3. Google Cloud, July 2018
Like all major cloud service providers, Google has had its fair share of issues delivering infrastructure services to an exploding customer-base. The affected services included the Google App Engine, Stackdriver, Diagflow and Global Load Balancers. Customer including Spotify, Discord, Pokemon Go app and Snapchat rely on these cloud networking services to reach a global audience, thereby cascading the impact globally. The outage lasted for around 30 minutes and up to 87 percent of the customers experienced some form of errors on the App Engine, HTTPS Load Balancer or the TCP/SSL Proxy Load Balancer solutions. According to a detailed description by Google, the issue was caused due to a bug in the new security feature added Google Front Ends (GFE) architecture layer. The bug had not been identified earlier despite extensive testing procedures in place, and was triggered only when the configuration changes were introduced in the production environment.
The affected customers were provided credits refund as per the Service Level Agreement (SLA) as a common compensation by any cloud vendor.

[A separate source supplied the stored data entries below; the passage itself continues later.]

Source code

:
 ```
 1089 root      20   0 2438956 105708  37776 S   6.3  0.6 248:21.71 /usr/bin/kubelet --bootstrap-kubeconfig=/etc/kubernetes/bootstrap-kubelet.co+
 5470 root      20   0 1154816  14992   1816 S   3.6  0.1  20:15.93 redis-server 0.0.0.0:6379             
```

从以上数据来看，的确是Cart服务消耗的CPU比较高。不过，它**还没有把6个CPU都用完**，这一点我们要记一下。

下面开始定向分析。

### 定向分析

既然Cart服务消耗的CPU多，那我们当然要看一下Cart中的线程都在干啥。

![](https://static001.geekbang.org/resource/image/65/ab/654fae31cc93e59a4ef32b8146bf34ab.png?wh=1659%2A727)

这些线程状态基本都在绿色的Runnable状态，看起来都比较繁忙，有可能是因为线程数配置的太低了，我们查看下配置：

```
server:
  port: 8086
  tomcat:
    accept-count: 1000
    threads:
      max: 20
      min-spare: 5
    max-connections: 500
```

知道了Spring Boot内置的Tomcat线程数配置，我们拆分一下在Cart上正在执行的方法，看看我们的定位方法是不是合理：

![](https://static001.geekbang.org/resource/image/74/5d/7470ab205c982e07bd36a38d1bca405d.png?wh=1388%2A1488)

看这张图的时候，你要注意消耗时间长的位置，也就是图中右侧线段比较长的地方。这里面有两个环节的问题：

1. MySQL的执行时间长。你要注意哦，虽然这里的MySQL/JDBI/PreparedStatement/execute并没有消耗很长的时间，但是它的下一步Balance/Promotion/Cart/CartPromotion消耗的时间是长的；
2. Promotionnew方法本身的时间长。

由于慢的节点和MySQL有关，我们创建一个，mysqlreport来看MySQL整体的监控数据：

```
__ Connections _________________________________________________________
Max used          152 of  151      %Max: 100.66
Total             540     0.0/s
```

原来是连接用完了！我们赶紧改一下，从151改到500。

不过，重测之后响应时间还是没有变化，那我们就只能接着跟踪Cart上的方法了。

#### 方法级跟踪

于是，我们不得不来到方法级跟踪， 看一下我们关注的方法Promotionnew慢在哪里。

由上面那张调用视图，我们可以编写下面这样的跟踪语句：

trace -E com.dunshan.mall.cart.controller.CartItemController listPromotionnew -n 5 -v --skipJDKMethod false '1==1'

However, the true cost of data center downtime that averages around $750,000 as of 2015 according to a Ponemon Institute research report far outweighed the offered compensation.
4. O2 Outage, December 2018
In terms of scale, the largest network outage impacted customers of O2 3G and 4G mobile services in the UK. The outage starting early hours on the December 6, 2018 left 30 million users without the Internet connectivity capabilities. The outage lasted the entire day and was caused due to failure on networking equipment operated by Ericsson and served to several carriers globally. Considering the scale of the issue, Ericsson readily worked to fix the issue and decommission the faulty software later on. Detailed analysis showed that the root cause was tied to expired certificate versions linked to customers including O2. Telecommunication services relies on security certificates to verify the legitimacy of network traffic routing and security decisions performed at various layers of the communication infrastructure. Once the cause was isolated, the services were quickly restored across all users. O2 had previously suffered a network outage affecting millions of users in October 2018, although the issue lasted only 40 minutes.
5. CenturyLink, December 2018
The CenturyLink incident was the highlight network outage of 2018 as it left millions of users without the ability to call 911, ATM withdrawals, access to sensitive patient healthcare records, Verizon mobile data services and even lottery drawings. The incident later led to an FCC investigation considering the “unacceptable” downtime impacting emergency services such as 911 or ATM withdrawals. The outage lasted two days and was caused due to an issue with a single network management card. The device was found transmitting invalid data frame packets across the infrastructure. Despite the multiple layers of redundancy in place, the issue cascaded across its nationwide communication infrastructure. Once the infrastructure systems crashed, CenturyLink had limited visibility into its network to troubleshoot the issue.
Networking services are inherently interlinked across multiple large enterprises taking advantage of vast, distributed data center resources to reach a global audience. Once the backend infrastructure service goes down, the impact is reflected across the vast userbase, potentially impact critical services at a large scale.